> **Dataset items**
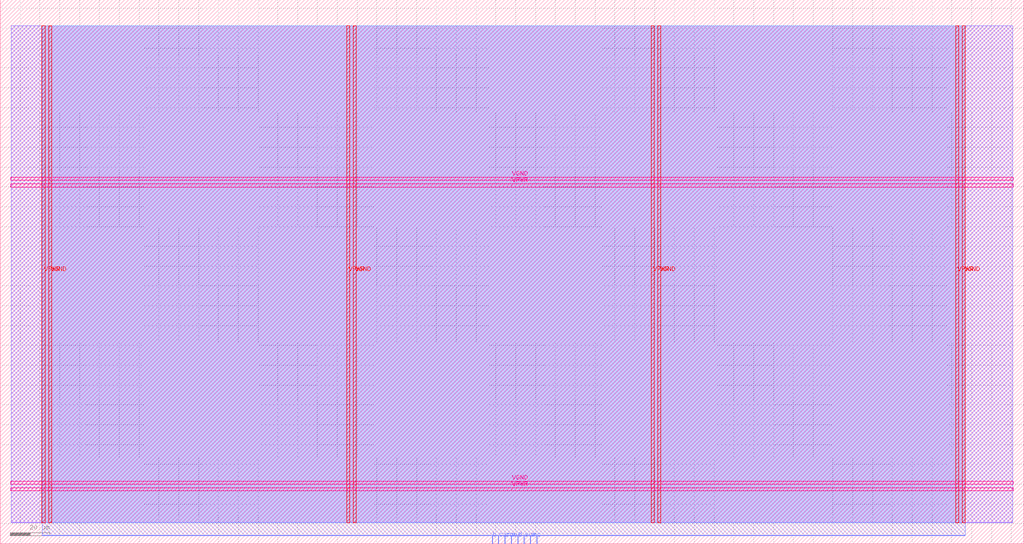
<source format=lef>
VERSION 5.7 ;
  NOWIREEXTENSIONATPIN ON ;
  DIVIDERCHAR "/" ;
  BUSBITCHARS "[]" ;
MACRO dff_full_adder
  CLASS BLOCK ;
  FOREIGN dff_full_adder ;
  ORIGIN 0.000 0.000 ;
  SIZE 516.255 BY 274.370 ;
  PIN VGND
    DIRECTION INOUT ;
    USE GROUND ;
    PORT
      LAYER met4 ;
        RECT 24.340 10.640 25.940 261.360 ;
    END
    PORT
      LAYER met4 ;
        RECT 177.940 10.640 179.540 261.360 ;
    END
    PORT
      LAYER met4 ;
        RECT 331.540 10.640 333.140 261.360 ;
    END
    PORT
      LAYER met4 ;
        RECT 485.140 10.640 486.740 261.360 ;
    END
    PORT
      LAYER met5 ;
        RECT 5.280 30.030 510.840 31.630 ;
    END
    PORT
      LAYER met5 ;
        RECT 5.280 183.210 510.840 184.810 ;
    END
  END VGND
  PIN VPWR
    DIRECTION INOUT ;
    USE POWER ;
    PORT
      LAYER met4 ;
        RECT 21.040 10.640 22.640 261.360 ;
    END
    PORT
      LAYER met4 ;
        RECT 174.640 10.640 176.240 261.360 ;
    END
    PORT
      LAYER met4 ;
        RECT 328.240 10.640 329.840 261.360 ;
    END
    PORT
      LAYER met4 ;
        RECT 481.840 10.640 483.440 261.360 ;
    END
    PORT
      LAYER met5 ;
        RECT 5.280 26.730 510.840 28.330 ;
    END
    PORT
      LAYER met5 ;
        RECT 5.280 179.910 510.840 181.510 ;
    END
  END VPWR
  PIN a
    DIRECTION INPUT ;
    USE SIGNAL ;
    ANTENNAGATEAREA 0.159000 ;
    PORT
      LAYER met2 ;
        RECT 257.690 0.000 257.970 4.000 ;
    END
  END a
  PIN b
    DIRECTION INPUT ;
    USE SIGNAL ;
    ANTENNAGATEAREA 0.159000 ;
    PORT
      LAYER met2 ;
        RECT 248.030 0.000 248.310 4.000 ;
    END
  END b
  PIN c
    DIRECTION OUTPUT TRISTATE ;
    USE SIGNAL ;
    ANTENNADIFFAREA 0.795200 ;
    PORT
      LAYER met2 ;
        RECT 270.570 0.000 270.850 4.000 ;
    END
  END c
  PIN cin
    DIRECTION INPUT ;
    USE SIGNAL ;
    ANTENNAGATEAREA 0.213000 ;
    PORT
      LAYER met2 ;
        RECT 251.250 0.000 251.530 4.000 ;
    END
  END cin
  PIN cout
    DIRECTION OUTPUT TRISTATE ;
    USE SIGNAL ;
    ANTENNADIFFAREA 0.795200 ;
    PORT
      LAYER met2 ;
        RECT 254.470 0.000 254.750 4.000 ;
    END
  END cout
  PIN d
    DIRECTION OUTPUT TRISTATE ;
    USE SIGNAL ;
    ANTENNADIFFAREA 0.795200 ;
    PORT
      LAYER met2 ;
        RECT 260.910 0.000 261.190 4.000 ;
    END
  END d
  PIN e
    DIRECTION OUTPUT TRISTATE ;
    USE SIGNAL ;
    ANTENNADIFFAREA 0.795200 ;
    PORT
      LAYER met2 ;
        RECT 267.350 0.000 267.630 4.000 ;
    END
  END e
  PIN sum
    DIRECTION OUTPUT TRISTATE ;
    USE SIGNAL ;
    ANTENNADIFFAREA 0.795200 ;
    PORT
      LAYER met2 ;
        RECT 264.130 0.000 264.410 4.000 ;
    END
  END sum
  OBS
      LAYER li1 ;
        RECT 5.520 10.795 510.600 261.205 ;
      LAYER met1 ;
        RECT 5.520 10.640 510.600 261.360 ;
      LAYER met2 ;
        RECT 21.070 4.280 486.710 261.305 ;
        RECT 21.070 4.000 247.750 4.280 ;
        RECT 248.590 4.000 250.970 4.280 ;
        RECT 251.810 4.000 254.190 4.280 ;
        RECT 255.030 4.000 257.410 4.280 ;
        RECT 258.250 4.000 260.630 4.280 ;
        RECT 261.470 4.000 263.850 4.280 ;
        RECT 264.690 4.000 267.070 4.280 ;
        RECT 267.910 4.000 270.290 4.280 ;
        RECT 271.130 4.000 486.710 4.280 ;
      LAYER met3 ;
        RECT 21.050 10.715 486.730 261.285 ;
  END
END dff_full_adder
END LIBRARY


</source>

> **Exercise aim**
Write out the data precisely as given, excluding the pictures.

> **Result of the exercise**
<source format=lef>
VERSION 5.7 ;
  NOWIREEXTENSIONATPIN ON ;
  DIVIDERCHAR "/" ;
  BUSBITCHARS "[]" ;
MACRO dff_full_adder
  CLASS BLOCK ;
  FOREIGN dff_full_adder ;
  ORIGIN 0.000 0.000 ;
  SIZE 516.255 BY 274.370 ;
  PIN VGND
    DIRECTION INOUT ;
    USE GROUND ;
    PORT
      LAYER met4 ;
        RECT 24.340 10.640 25.940 261.360 ;
    END
    PORT
      LAYER met4 ;
        RECT 177.940 10.640 179.540 261.360 ;
    END
    PORT
      LAYER met4 ;
        RECT 331.540 10.640 333.140 261.360 ;
    END
    PORT
      LAYER met4 ;
        RECT 485.140 10.640 486.740 261.360 ;
    END
    PORT
      LAYER met5 ;
        RECT 5.280 30.030 510.840 31.630 ;
    END
    PORT
      LAYER met5 ;
        RECT 5.280 183.210 510.840 184.810 ;
    END
  END VGND
  PIN VPWR
    DIRECTION INOUT ;
    USE POWER ;
    PORT
      LAYER met4 ;
        RECT 21.040 10.640 22.640 261.360 ;
    END
    PORT
      LAYER met4 ;
        RECT 174.640 10.640 176.240 261.360 ;
    END
    PORT
      LAYER met4 ;
        RECT 328.240 10.640 329.840 261.360 ;
    END
    PORT
      LAYER met4 ;
        RECT 481.840 10.640 483.440 261.360 ;
    END
    PORT
      LAYER met5 ;
        RECT 5.280 26.730 510.840 28.330 ;
    END
    PORT
      LAYER met5 ;
        RECT 5.280 179.910 510.840 181.510 ;
    END
  END VPWR
  PIN a
    DIRECTION INPUT ;
    USE SIGNAL ;
    ANTENNAGATEAREA 0.159000 ;
    PORT
      LAYER met2 ;
        RECT 257.690 0.000 257.970 4.000 ;
    END
  END a
  PIN b
    DIRECTION INPUT ;
    USE SIGNAL ;
    ANTENNAGATEAREA 0.159000 ;
    PORT
      LAYER met2 ;
        RECT 248.030 0.000 248.310 4.000 ;
    END
  END b
  PIN c
    DIRECTION OUTPUT TRISTATE ;
    USE SIGNAL ;
    ANTENNADIFFAREA 0.795200 ;
    PORT
      LAYER met2 ;
        RECT 270.570 0.000 270.850 4.000 ;
    END
  END c
  PIN cin
    DIRECTION INPUT ;
    USE SIGNAL ;
    ANTENNAGATEAREA 0.213000 ;
    PORT
      LAYER met2 ;
        RECT 251.250 0.000 251.530 4.000 ;
    END
  END cin
  PIN cout
    DIRECTION OUTPUT TRISTATE ;
    USE SIGNAL ;
    ANTENNADIFFAREA 0.795200 ;
    PORT
      LAYER met2 ;
        RECT 254.470 0.000 254.750 4.000 ;
    END
  END cout
  PIN d
    DIRECTION OUTPUT TRISTATE ;
    USE SIGNAL ;
    ANTENNADIFFAREA 0.795200 ;
    PORT
      LAYER met2 ;
        RECT 260.910 0.000 261.190 4.000 ;
    END
  END d
  PIN e
    DIRECTION OUTPUT TRISTATE ;
    USE SIGNAL ;
    ANTENNADIFFAREA 0.795200 ;
    PORT
      LAYER met2 ;
        RECT 267.350 0.000 267.630 4.000 ;
    END
  END e
  PIN sum
    DIRECTION OUTPUT TRISTATE ;
    USE SIGNAL ;
    ANTENNADIFFAREA 0.795200 ;
    PORT
      LAYER met2 ;
        RECT 264.130 0.000 264.410 4.000 ;
    END
  END sum
  OBS
      LAYER li1 ;
        RECT 5.520 10.795 510.600 261.205 ;
      LAYER met1 ;
        RECT 5.520 10.640 510.600 261.360 ;
      LAYER met2 ;
        RECT 21.070 4.280 486.710 261.305 ;
        RECT 21.070 4.000 247.750 4.280 ;
        RECT 248.590 4.000 250.970 4.280 ;
        RECT 251.810 4.000 254.190 4.280 ;
        RECT 255.030 4.000 257.410 4.280 ;
        RECT 258.250 4.000 260.630 4.280 ;
        RECT 261.470 4.000 263.850 4.280 ;
        RECT 264.690 4.000 267.070 4.280 ;
        RECT 267.910 4.000 270.290 4.280 ;
        RECT 271.130 4.000 486.710 4.280 ;
      LAYER met3 ;
        RECT 21.050 10.715 486.730 261.285 ;
  END
END dff_full_adder
END LIBRARY


</source>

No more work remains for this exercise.